LANDO NORRIS

    LANDO NORRIS

    ゛·⠀꒰⠀Weekend off?⠀꒱⠀·⠀♡⠀·⠀ˎˊ˗

    LANDO NORRIS
    c.ai

    Lando was big on travelling—always had been. When he said his place in Monaco was nothing more than a bed, he meant it. Four walls and a mattress could never hold him. He thrived on movement, on bouncing from one adrenaline rush to the next. If it had wheels, demanded stamina, or let him compete until his lungs burned, he was in. Football with the boys, an afternoon of padel, even getting thrashed at golf—it didn’t matter. He needed that spark. That edge.

    Cars were still the first love, of course, but the pull was wider than that. He’d never been able to resist anything with an engine—or the kind of sport that tested your reactions to the limit. That thrill kept him sharp, made him feel alive. And the people who lived in that world? They were the ones he gravitated toward most. The ones who understood what it meant to give up comfort for speed, to accept risk as casually as breathing.

    It was what had drawn him here, to the MotoGP paddock. He’d been trackside more than once, though this weekend carried a different sort of charge. No debriefs or strategy meetings on his schedule. Just the high-pitched scream of bikes at impossible lean angles and a grid full of riders he admired. He’d already done the rounds—visited garages, sat on bikes, let the cameras catch him looking half out of place and half right at home. Joking with mechanics, shaking hands with engineers, trading stories with riders who treated him like one of their own. The riders--God, they were mad, really—hurtling themselves around corners with little more than leather between them and the ground. Brave, reckless, and brilliant.
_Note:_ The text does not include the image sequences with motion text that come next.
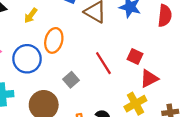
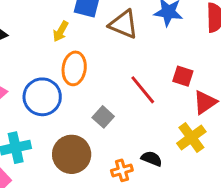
yellow arrow: (31, 16) -> (61, 31), moved

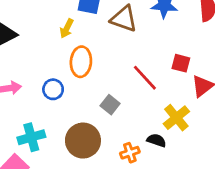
blue circle: (42, 97) -> (53, 89), size x0.6
yellow cross: (191, 137) -> (176, 118), moved

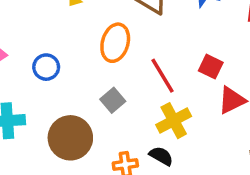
orange ellipse: (81, 62) -> (115, 43), moved
yellow cross: (176, 118) -> (174, 121), moved

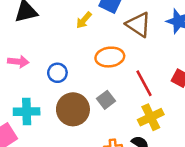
orange ellipse: (115, 43) -> (110, 57), turned 64
brown circle: (70, 138) -> (73, 109), moved

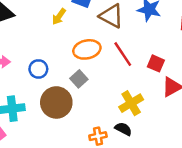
red line: (144, 83) -> (123, 54), moved
gray square: (106, 100) -> (79, 79), moved

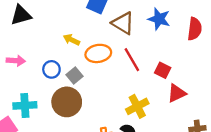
yellow arrow: (59, 17) -> (71, 40), moved, turned 77
gray square: (79, 79) -> (74, 76), moved

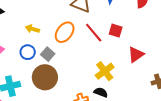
yellow arrow: (71, 40) -> (32, 29), moved
orange ellipse: (98, 53) -> (65, 32), turned -35
red square: (163, 70) -> (116, 31), moved

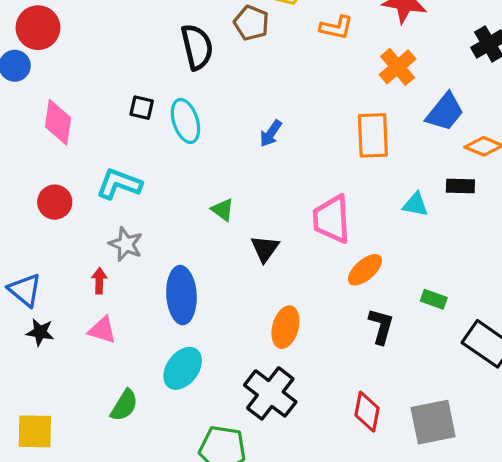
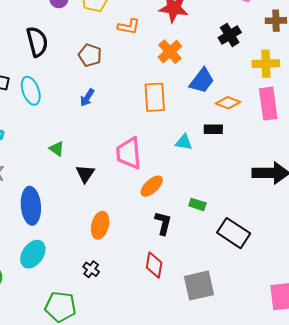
brown pentagon: (251, 23) -> (90, 55), moved
black cross: (270, 393) -> (91, 269), size x0.5
red diamond: (367, 412) -> (154, 265), moved

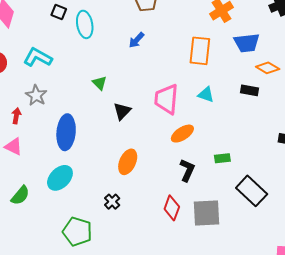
blue trapezoid: (202, 81) -> (247, 43), turned 36
cyan triangle: (184, 142) -> (206, 95), moved
green rectangle: (197, 204) -> (222, 158), turned -35
gray square: (199, 286) -> (206, 213), moved

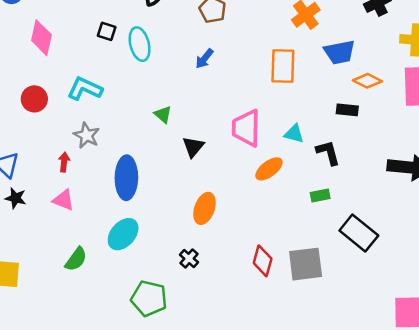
cyan triangle: (206, 95) -> (294, 134), moved
black L-shape: (187, 170) -> (328, 153), moved, turned -35

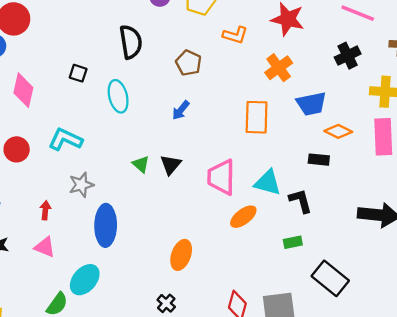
black square: (107, 31) -> (78, 73), moved
cyan triangle: (294, 134) -> (268, 183), size x1.4
gray star: (87, 135) -> (81, 185), moved, turned 30
black triangle: (193, 147) -> (171, 165), moved
cyan ellipse: (123, 234) -> (85, 280), moved

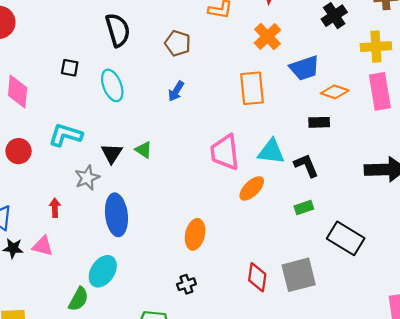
black triangle: (171, 165) -> (112, 153), moved
pink triangle: (45, 247) -> (43, 246), moved
black cross: (166, 303) -> (186, 284), turned 36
    And then there was {{user}}. That was the real reason he was here. Officially, they were just another face in leathers, visor down, helmet tucked under one arm. But Lando knew better. He’d memorized the little things—the way they carried themselves through the paddock, the way they liked their gloves, the small, almost childish superstitions they believed in following every time they got on their bike—it was fun.

    “Nice lines out there,” he murmured, casual to anyone who might overhear, but his eyes told a different story. “Nearly gave me a heart attack when you pushed that wide.”